The wide pore fused-core particles of this study can be used successfully for efficiently separating large proteins up to at least 400 kDa, depending on molecular configuration. Particles with smaller pores demonstrate restricted diffusion and much broader, less efficient peaks, when the pores are too small to allow unrestricted access of the solutes. The superficially porous structure of these particles allows favorable kinetics so that superior separations can be performed, compared to conventional fully porous particles. Columns of 2.7 μm particles with a 0.35 μm shell and 3.4 μm particles with a 0.2 μm shell both have attractive characteristics for separating proteins. Our studies suggest that columns of the larger particles may be more efficient, perhaps because of the ability to obtain more homogeneous packed beds.
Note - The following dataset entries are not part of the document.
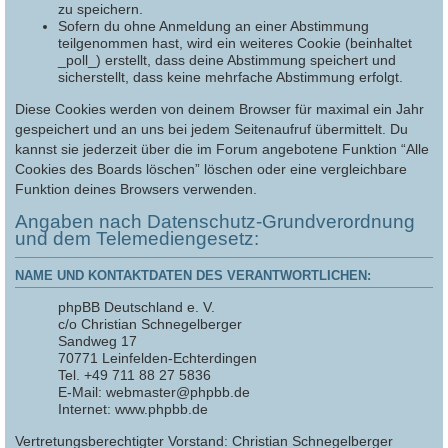
zu speichern.
Sofern du ohne Anmeldung an einer Abstimmung
teilgenommen hast, wird ein weiteres Cookie (beinhaltet
_poll_) erstellt, dass deine Abstimmung speichert und
sicherstellt, dass keine mehrfache Abstimmung erfolgt.
Diese Cookies werden von deinem Browser für maximal ein Jahr
gespeichert und an uns bei jedem Seitenaufruf übermittelt. Du
kannst sie jederzeit über die im Forum angebotene Funktion “Alle
Cookies des Boards löschen” löschen oder eine vergleichbare
Funktion deines Browsers verwenden.
Angaben nach Datenschutz-Grundverordnung
und dem Telemediengesetz:
NAME UND KONTAKTDATEN DES VERANTWORTLICHEN:
phpBB Deutschland e. V.
c/o Christian Schnegelberger
Sandweg 17
70771 Leinfelden-Echterdingen
Tel. +49 711 88 27 5836
E-Mail: webmaster@phpbb.de
Internet: www.phpbb.de
Vertretungsberechtigter Vorstand: Christian Schnegelberger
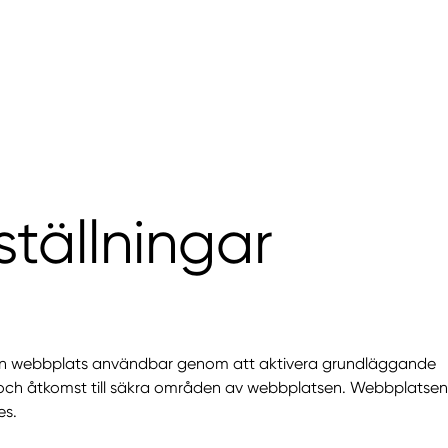
tällningar
a en webbplats användbar genom att aktivera grundläggande
 och åtkomst till säkra områden av webbplatsen. Webbplatsen
es.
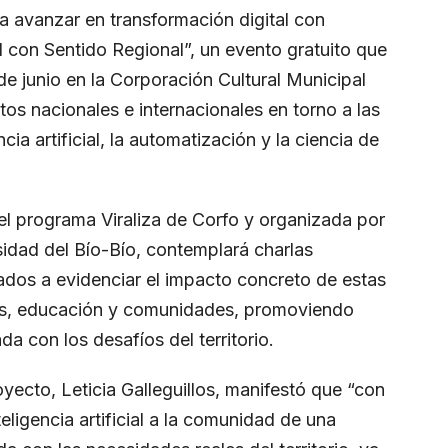
a avanzar en transformación digital con
ial con Sentido Regional”, un evento gratuito que
 de junio en la Corporación Cultural Municipal
tos nacionales e internacionales en torno a las
ia artificial, la automatización y la ciencia de
del programa Viraliza de Corfo y organizada por
rsidad del Bío-Bío, contemplará charlas
ntados a evidenciar el impacto concreto de estas
nes, educación y comunidades, promoviendo
a con los desafíos del territorio.
ecto, Leticia Galleguillos, manifestó que “con
eligencia artificial a la comunidad de una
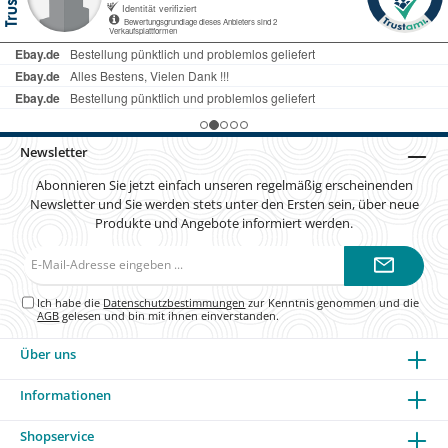
Newsletter
Abonnieren Sie jetzt einfach unseren regelmäßig erscheinenden
Newsletter und Sie werden stets unter den Ersten sein, über neue
Produkte und Angebote informiert werden.
E-
Mail-
Adresse*
Ich habe die
Datenschutzbestimmungen
zur Kenntnis genommen und die
AGB
gelesen und bin mit ihnen einverstanden.
Über uns
Informationen
Shopservice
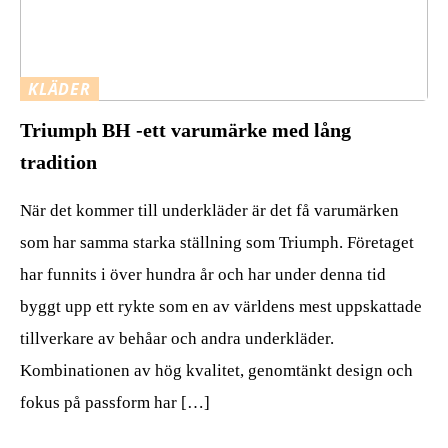
KLÄDER
Triumph BH -ett varumärke med lång
tradition
När det kommer till underkläder är det få varumärken
som har samma starka ställning som Triumph. Företaget
har funnits i över hundra år och har under denna tid
byggt upp ett rykte som en av världens mest uppskattade
tillverkare av behåar och andra underkläder.
Kombinationen av hög kvalitet, genomtänkt design och
fokus på passform har […]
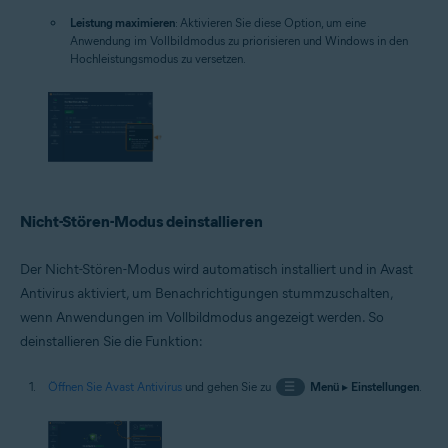
Leistung maximieren
: Aktivieren Sie diese Option, um eine
Anwendung im Vollbildmodus zu priorisieren und Windows in den
Hochleistungsmodus zu versetzen.
Nicht-Stören-Modus deinstallieren
Der Nicht-Stören-Modus wird automatisch installiert und in Avast
Antivirus aktiviert, um Benachrichtigungen stummzuschalten,
wenn Anwendungen im Vollbildmodus angezeigt werden. So
deinstallieren Sie die Funktion:
Öffnen Sie Avast Antivirus
und gehen Sie zu
☰
Menü
▸
Einstellungen
.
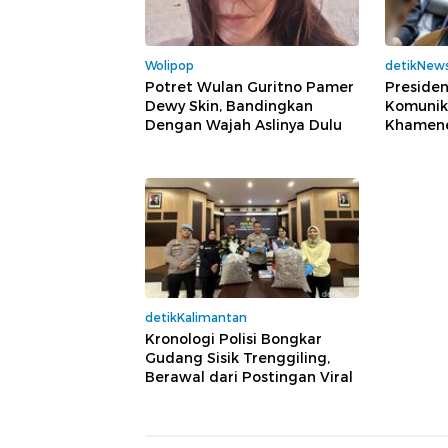
Wolipop
detikNew
Potret Wulan Guritno Pamer
Presiden
Dewy Skin, Bandingkan
Komunik
Dengan Wajah Aslinya Dulu
Khamenei
detikKalimantan
Kronologi Polisi Bongkar
Gudang Sisik Trenggiling,
Berawal dari Postingan Viral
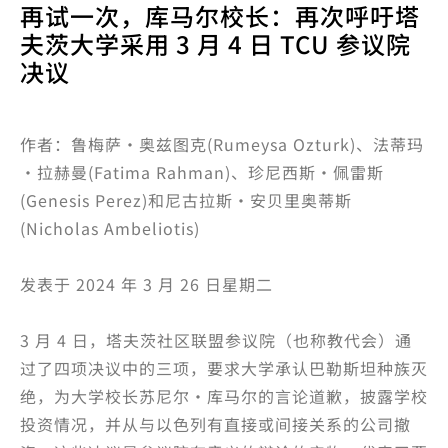
再试一次，库马尔校长：再次呼吁塔
夫茨大学采用 3 月 4 日 TCU 参议院
决议
作者：鲁梅萨·奥兹图克(Rumeysa Ozturk)、法蒂玛
·拉赫曼(Fatima Rahman)、珍尼西斯·佩雷斯
(Genesis Perez)和尼古拉斯·安贝里奥蒂斯
(Nicholas Ambeliotis)
发表于 2024 年 3 月 26 日星期二
3 月 4 日，塔夫茨社区联盟参议院（也称教代会）通
过了四项决议中的三项，要求大学承认巴勒斯坦种族灭
绝，为大学校长苏尼尔·库马尔的言论道歉，披露学校
投资情况，并从与以色列有直接或间接关系的公司撤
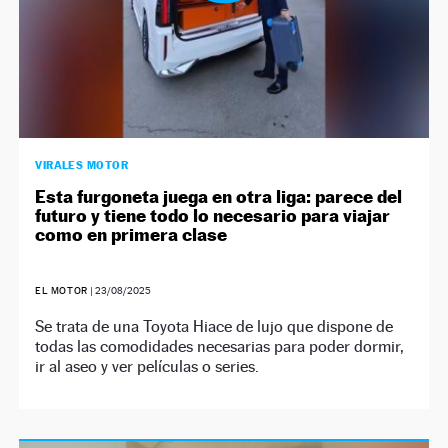
VIRALES MOTOR
Esta furgoneta juega en otra liga: parece del
futuro y tiene todo lo necesario para viajar
como en primera clase
EL MOTOR
|
23/08/2025
Se trata de una Toyota Hiace de lujo que dispone de
todas las comodidades necesarias para poder dormir,
ir al aseo y ver películas o series.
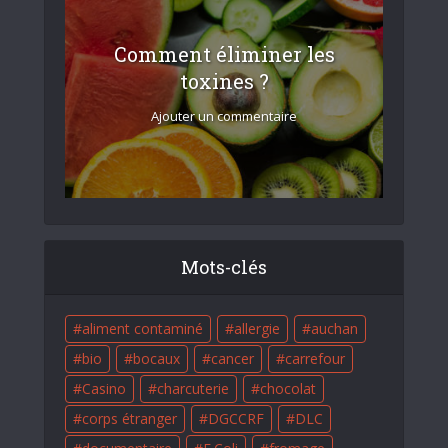
Comment éliminer les
toxines ?
Ajouter un commentaire
Mots-clés
aliment contaminé
allergie
auchan
bio
bocaux
cancer
carrefour
Casino
charcuterie
chocolat
corps étranger
DGCCRF
DLC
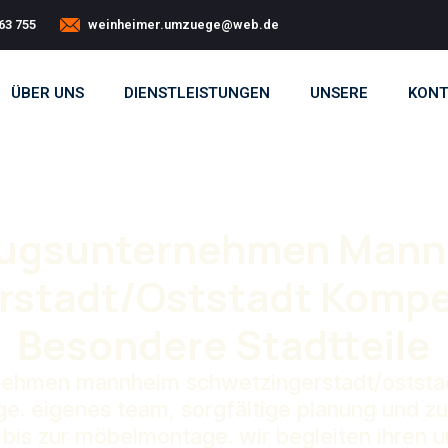
63 755
weinheimer.umzuege@web.de
ÜBER UNS
DIENSTLEISTUNGEN
UNSERE
KONT
ugsunternehmen Mann
stadt/Oststadt Kompe
Besondere Stadtteile
nehmen mannheim schwetzingerstadt/oststadt
. eigenes team, sorgfältige planung und zu
bis zur möbelmontage. wir begleiten ihren 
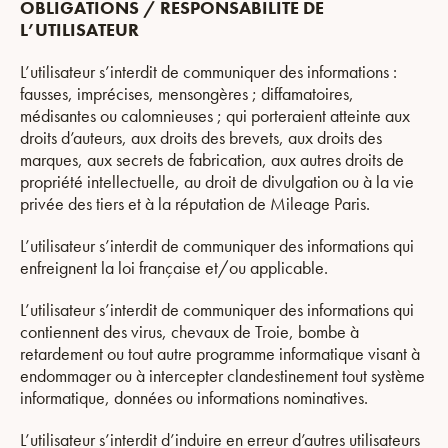
OBLIGATIONS / RESPONSABILITE DE
L’UTILISATEUR
L’utilisateur s’interdit de communiquer des informations :
fausses, imprécises, mensongères ; diffamatoires,
médisantes ou calomnieuses ; qui porteraient atteinte aux
droits d’auteurs, aux droits des brevets, aux droits des
marques, aux secrets de fabrication, aux autres droits de
propriété intellectuelle, au droit de divulgation ou à la vie
privée des tiers et à la réputation de Mileage Paris.
L’utilisateur s’interdit de communiquer des informations qui
enfreignent la loi française et/ou applicable.
L’utilisateur s’interdit de communiquer des informations qui
contiennent des virus, chevaux de Troie, bombe à
retardement ou tout autre programme informatique visant à
endommager ou à intercepter clandestinement tout système
informatique, données ou informations nominatives.
L’utilisateur s’interdit d’induire en erreur d’autres utilisateurs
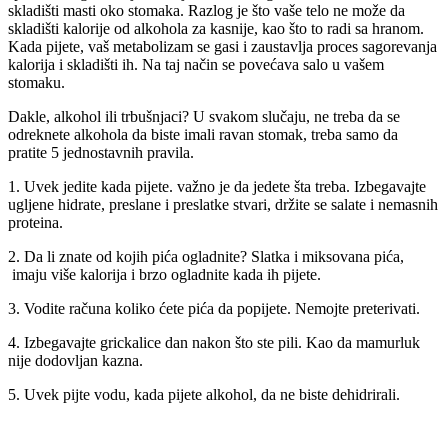
skladišti masti oko stomaka. Razlog je što vaše telo ne može da
skladišti kalorije od alkohola za kasnije, kao što to radi sa hranom.
Kada pijete, vaš metabolizam se gasi i zaustavlja proces sagorevanja
kalorija i skladišti ih. Na taj način se povećava salo u vašem
stomaku.
Dakle, alkohol ili trbušnjaci? U svakom slučaju, ne treba da se
odreknete alkohola da biste imali ravan stomak, treba samo da
pratite 5 jednostavnih pravila.
1. Uvek jedite kada pijete. važno je da jedete šta treba. Izbegavajte
ugljene hidrate, preslane i preslatke stvari, držite se salate i nemasnih
proteina.
2. Da li znate od kojih pića ogladnite? Slatka i miksovana pića,
imaju više kalorija i brzo ogladnite kada ih pijete.
3. Vodite računa koliko ćete pića da popijete. Nemojte preterivati.
4. Izbegavajte grickalice dan nakon što ste pili. Kao da mamurluk
nije dodovljan kazna.
5. Uvek pijte vodu, kada pijete alkohol, da ne biste dehidrirali.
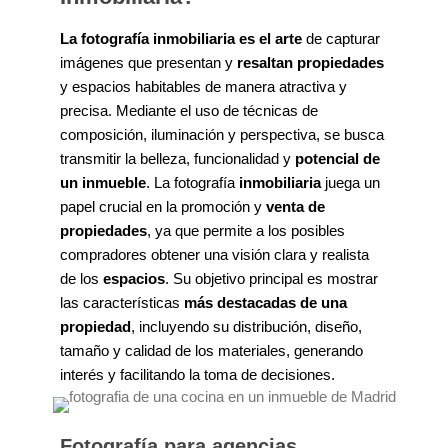
La fotografía inmobiliaria es el arte
de capturar
imágenes que presentan y
resaltan propiedades
y espacios habitables de manera atractiva y
precisa. Mediante el uso de técnicas de
composición, iluminación y perspectiva, se busca
transmitir la belleza, funcionalidad y
potencial de
un inmueble
. La fotografía
inmobiliaria
juega un
papel crucial en la promoción y
venta de
propiedades
, ya que permite a los posibles
compradores obtener una visión clara y realista
de los
espacios
. Su objetivo principal es mostrar
las características
más destacadas de una
propiedad
, incluyendo su distribución, diseño,
tamaño y calidad de los materiales, generando
interés y facilitando la toma de decisiones.
Fotografía para agencias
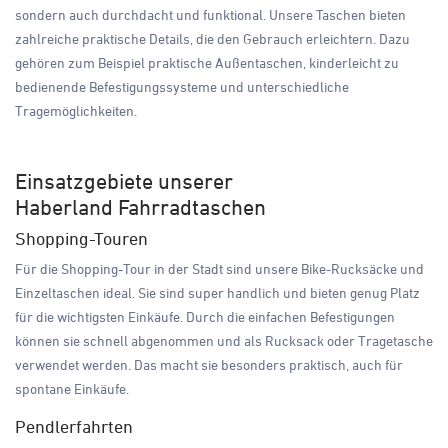
sondern auch durchdacht und funktional. Unsere Taschen bieten
zahlreiche praktische Details, die den Gebrauch erleichtern. Dazu
gehören zum Beispiel praktische Außentaschen, kinderleicht zu
bedienende Befestigungssysteme und unterschiedliche
Tragemöglichkeiten.
Einsatzgebiete unserer
Haberland Fahrradtaschen
Shopping-Touren
Für die Shopping-Tour in der Stadt sind unsere Bike-Rucksäcke und
Einzeltaschen ideal. Sie sind super handlich und bieten genug Platz
für die wichtigsten Einkäufe. Durch die einfachen Befestigungen
können sie schnell abgenommen und als Rucksack oder Tragetasche
verwendet werden. Das macht sie besonders praktisch, auch für
spontane Einkäufe.
Pendlerfahrten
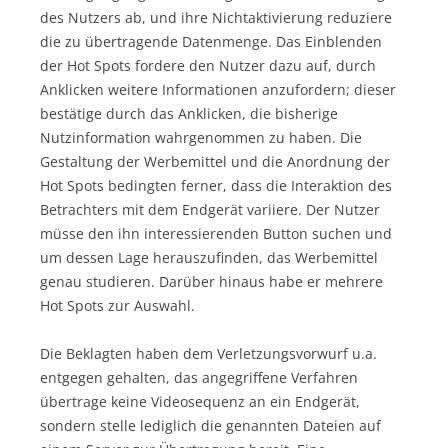
des Nutzers ab, und ihre Nichtaktivierung reduziere
die zu übertragende Datenmenge. Das Einblenden
der Hot Spots fordere den Nutzer dazu auf, durch
Anklicken weitere Informationen anzufordern; dieser
bestätige durch das Anklicken, die bisherige
Nutzinformation wahrgenommen zu haben. Die
Gestaltung der Werbemittel und die Anordnung der
Hot Spots bedingten ferner, dass die Interaktion des
Betrachters mit dem Endgerät variiere. Der Nutzer
müsse den ihn interessierenden Button suchen und
um dessen Lage herauszufinden, das Werbemittel
genau studieren. Darüber hinaus habe er mehrere
Hot Spots zur Auswahl.
Die Beklagten haben dem Verletzungsvorwurf u.a.
entgegen gehalten, das angegriffene Verfahren
übertrage keine Videosequenz an ein Endgerät,
sondern stelle lediglich die genannten Dateien auf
However, particles with a thicker porous shell allow a higher mass loading before losing separation efficiency. Stationary phases containing C4, C8 and C18 ligands have been tested. While all appear useful for separating proteins, limited data suggests that the C4 and C8 phases lead to better separations for some protein mixtures. Superior peak shapes for model proteins were found with acetonitrile/trifluoroacetic acid mobile phases, with acetonitrile/formic acid with ammonium formate also producing good peak shapes. As predicted by theory, column performance decreases with increased protein molecular size. However, wide pore fused-core columns still allow rapid high-efficiency separations of proteins because of superior mass transfer properties. Excellent stability of columns with the wide pore particles when using an acetonitrile/aqueous trifluoroacetic acid mobile phase was demonstrated.

Highlights.

• New 400 Å pore size particles separate large proteins without restricted diffusion.

• Particles with larger surface areas allow greater sample mass loading.

• Particles with thinner shells show higher efficiency for proteins.

• New wide pore SPP silica particles demonstrate excellent stability.

• Particles with C4 and C8 stationary phases appear superior for some protein separations.